Lower lip position and contour

It may be concluded that Turkish males have protrusive lower lips compared to North American males but statistically significant differences were not found between groups. Erbay et al. (2002) evaluated lower lip position relative to the H line in groups with normal dentitions. This measurement was −0.4 mm for males and 0.2 mm for females. According to the findings of Basciftci et al. (2003), these measurements were −0.1 and 0.1 mm, respectively. In the present study, these values are 0.5 mm for males and 0.7 mm for females. The mentolabial sulcus relative to lower lip pogonion line measurement showed that mentolabial sulcus depth was increased in the Turkish sample.

Nose prominence and nasolabial angle

No statistically significant difference existed for nose prominence. The findings for nose prominence in the current investigation were distinctly different from those of Basciftci et al. (2003) that showed more prominent noses for Turkish individuals. The nasolabial angle was decreased in Turkish samples for both genders.
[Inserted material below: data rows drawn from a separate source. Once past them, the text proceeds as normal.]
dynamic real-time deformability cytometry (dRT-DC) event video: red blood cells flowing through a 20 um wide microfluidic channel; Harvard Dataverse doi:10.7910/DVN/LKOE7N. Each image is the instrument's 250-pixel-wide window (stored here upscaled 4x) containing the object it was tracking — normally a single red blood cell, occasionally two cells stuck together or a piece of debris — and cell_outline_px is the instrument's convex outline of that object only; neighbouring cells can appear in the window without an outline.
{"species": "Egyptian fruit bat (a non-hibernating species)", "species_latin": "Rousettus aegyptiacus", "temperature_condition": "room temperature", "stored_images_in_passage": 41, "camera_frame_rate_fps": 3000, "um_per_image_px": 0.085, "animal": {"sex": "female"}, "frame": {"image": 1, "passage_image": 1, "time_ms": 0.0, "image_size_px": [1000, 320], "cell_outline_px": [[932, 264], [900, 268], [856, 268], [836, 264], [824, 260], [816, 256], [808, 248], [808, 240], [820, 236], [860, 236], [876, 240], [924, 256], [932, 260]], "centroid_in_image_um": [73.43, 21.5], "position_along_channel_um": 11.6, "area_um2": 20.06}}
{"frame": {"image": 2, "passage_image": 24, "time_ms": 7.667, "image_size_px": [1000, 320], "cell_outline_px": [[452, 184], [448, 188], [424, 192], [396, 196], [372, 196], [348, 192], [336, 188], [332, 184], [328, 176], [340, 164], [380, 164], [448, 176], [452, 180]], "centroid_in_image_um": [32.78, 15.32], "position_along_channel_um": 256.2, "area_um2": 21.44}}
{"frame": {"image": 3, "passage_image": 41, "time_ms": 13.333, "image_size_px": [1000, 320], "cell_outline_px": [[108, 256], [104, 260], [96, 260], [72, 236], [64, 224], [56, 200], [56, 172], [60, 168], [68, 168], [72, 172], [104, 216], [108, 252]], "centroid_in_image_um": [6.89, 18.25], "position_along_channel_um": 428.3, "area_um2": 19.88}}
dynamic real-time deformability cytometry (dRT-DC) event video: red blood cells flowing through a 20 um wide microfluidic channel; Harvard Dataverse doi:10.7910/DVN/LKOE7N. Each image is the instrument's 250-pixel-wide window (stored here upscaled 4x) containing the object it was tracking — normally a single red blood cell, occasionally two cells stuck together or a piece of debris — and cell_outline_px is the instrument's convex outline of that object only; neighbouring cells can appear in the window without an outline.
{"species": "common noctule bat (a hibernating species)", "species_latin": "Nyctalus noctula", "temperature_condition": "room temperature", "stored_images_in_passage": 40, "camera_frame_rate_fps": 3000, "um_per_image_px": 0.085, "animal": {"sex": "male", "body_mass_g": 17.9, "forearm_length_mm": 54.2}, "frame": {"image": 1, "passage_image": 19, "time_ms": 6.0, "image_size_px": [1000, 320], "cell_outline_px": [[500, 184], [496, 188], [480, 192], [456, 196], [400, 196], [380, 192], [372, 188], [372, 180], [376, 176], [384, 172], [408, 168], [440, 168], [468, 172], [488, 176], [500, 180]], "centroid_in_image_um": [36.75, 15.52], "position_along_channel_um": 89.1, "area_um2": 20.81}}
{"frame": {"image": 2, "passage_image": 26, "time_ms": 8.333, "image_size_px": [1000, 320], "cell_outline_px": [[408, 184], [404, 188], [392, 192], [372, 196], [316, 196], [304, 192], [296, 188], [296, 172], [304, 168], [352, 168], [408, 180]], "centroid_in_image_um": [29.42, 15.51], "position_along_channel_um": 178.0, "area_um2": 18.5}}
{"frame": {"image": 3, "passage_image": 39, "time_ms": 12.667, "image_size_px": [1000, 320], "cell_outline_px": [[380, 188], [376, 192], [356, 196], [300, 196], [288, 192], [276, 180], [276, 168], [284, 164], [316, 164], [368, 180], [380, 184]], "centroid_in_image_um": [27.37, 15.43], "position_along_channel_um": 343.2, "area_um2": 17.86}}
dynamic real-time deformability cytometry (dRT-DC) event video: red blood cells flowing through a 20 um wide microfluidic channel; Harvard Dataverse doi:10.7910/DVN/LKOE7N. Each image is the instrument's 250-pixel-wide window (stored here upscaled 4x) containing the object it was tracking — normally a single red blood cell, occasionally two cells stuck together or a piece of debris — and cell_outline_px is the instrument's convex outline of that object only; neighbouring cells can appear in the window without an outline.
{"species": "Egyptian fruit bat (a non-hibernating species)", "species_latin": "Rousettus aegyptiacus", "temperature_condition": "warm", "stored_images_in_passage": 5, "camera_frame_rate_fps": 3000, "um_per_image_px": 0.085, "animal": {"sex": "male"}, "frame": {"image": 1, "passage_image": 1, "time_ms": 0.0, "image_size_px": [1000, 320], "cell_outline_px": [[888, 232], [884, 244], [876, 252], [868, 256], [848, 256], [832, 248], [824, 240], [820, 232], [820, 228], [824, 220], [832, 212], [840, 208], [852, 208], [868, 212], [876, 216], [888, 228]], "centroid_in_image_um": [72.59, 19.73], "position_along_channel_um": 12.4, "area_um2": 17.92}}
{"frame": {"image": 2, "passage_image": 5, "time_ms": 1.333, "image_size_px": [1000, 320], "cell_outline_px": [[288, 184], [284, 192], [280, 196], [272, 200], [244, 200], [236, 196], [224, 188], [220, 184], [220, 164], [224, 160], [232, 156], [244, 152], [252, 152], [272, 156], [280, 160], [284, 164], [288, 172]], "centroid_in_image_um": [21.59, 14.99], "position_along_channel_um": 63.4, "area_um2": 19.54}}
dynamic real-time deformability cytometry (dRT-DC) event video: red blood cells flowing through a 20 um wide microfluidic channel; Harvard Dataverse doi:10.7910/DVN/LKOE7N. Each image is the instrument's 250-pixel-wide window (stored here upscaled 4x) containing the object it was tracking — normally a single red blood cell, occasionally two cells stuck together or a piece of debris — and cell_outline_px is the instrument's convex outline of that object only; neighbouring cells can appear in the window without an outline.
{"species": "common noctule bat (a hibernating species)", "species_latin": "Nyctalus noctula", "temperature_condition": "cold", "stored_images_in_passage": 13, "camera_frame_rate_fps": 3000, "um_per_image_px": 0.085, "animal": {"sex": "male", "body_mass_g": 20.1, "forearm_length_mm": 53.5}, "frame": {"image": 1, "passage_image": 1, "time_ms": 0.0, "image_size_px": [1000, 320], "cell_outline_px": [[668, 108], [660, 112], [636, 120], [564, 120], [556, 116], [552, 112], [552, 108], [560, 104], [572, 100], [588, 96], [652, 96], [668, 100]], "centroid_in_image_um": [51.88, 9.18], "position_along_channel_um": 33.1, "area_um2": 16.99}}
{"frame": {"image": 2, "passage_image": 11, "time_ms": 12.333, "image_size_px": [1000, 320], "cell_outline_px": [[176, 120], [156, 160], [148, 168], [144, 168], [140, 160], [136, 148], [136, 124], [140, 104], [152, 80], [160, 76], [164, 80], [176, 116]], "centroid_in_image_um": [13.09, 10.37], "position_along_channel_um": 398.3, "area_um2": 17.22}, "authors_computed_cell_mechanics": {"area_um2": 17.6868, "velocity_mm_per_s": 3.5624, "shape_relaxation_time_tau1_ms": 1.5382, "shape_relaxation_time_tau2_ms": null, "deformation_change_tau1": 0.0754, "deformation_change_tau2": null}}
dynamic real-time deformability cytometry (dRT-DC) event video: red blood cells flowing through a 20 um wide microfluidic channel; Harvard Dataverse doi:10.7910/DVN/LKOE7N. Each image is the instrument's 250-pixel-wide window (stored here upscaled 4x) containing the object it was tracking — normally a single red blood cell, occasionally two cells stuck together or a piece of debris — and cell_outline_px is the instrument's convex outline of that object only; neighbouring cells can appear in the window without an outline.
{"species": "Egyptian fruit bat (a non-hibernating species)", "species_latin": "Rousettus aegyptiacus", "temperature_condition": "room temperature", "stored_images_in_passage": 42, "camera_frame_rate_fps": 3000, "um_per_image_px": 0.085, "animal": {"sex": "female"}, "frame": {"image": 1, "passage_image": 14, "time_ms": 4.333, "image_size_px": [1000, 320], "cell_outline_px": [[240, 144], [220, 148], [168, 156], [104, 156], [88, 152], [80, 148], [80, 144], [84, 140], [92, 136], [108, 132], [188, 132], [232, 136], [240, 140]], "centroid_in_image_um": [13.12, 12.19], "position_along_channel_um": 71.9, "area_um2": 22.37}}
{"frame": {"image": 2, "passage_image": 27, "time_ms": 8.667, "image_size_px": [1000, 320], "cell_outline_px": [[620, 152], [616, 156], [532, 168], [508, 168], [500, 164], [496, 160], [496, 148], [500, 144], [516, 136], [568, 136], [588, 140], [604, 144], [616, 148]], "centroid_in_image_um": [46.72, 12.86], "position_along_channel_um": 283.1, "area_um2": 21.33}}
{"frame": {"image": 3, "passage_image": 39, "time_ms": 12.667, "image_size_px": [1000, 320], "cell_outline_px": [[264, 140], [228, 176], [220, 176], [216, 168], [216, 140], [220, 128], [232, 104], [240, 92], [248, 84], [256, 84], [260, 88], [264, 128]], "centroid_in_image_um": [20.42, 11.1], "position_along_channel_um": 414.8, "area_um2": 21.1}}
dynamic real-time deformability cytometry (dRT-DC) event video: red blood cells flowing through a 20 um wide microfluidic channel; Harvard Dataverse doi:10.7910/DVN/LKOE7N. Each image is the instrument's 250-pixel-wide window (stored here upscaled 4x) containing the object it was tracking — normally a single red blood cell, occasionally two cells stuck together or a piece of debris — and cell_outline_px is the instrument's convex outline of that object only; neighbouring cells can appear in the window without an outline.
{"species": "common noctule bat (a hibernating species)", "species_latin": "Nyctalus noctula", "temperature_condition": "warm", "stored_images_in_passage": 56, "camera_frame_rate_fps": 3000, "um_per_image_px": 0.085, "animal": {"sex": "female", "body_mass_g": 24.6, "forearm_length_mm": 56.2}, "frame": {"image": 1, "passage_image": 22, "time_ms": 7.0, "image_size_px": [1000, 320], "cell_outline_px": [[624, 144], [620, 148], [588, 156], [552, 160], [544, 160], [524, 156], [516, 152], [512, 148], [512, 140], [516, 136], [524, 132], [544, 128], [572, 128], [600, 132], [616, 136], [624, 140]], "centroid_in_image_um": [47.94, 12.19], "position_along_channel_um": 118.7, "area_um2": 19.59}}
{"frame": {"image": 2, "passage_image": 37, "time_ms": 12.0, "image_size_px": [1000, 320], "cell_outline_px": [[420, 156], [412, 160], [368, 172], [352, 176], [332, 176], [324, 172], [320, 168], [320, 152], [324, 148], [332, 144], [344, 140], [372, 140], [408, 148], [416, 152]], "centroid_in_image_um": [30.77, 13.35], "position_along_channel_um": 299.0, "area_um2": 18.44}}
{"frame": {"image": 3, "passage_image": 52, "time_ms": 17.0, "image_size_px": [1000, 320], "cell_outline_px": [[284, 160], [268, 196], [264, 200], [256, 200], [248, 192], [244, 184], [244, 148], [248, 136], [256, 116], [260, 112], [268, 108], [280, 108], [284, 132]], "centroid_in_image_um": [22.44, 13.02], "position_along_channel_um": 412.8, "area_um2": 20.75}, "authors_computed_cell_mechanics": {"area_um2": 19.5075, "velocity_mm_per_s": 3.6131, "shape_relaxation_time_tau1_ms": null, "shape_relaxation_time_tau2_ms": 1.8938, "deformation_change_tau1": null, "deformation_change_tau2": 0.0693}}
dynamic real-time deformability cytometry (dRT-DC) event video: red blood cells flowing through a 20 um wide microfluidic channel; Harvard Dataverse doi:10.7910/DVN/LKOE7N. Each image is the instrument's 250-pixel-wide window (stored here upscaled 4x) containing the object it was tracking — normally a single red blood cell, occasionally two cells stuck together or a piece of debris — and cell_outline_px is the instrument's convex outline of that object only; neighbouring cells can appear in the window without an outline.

The findings from this study are important from two perspectives. Firstly, when using Caucasian soft tissue norms to analyse a Turkish patient cephalometrically, the practitioner must consider the Turkish culture’s view of soft tissue facial aesthetics and try to incorporate and maintain these soft tissue features in the treatment plan. Secondly, when a Turkish practitioner is treating a Caucasian, he/she must consider the cultural bias he/she may have in soft tissue aesthetics. For example, while the practitioner may favour short, thicker, and more protrusive lips, the Caucasian adult he/she is treating may not find such a feature to be aesthetically pleasing. Ideally, any array of cephalometric norms should be ethnically specific so that patients can have aesthetic faces according to their own culture’s concept of beauty.

Conclusions

According to the results of this study, there are important soft tissue differences between Turkish and European–Americans. The most important differences when comparing a Turkish patient to an American patient of European ancestry is that Turkish patients have

  • More convex soft tissue facial profiles,

  • More retrognathic and thinner soft tissue chins,

  • More protrusive and shorter upper and lower lips (for males only),

  • These differences may be taken into account when Turkish patients treated according to Caucasian norms.

Funding

Erciyes University, Unit of Scientific Research Project (EUBAP, DHA-07-04).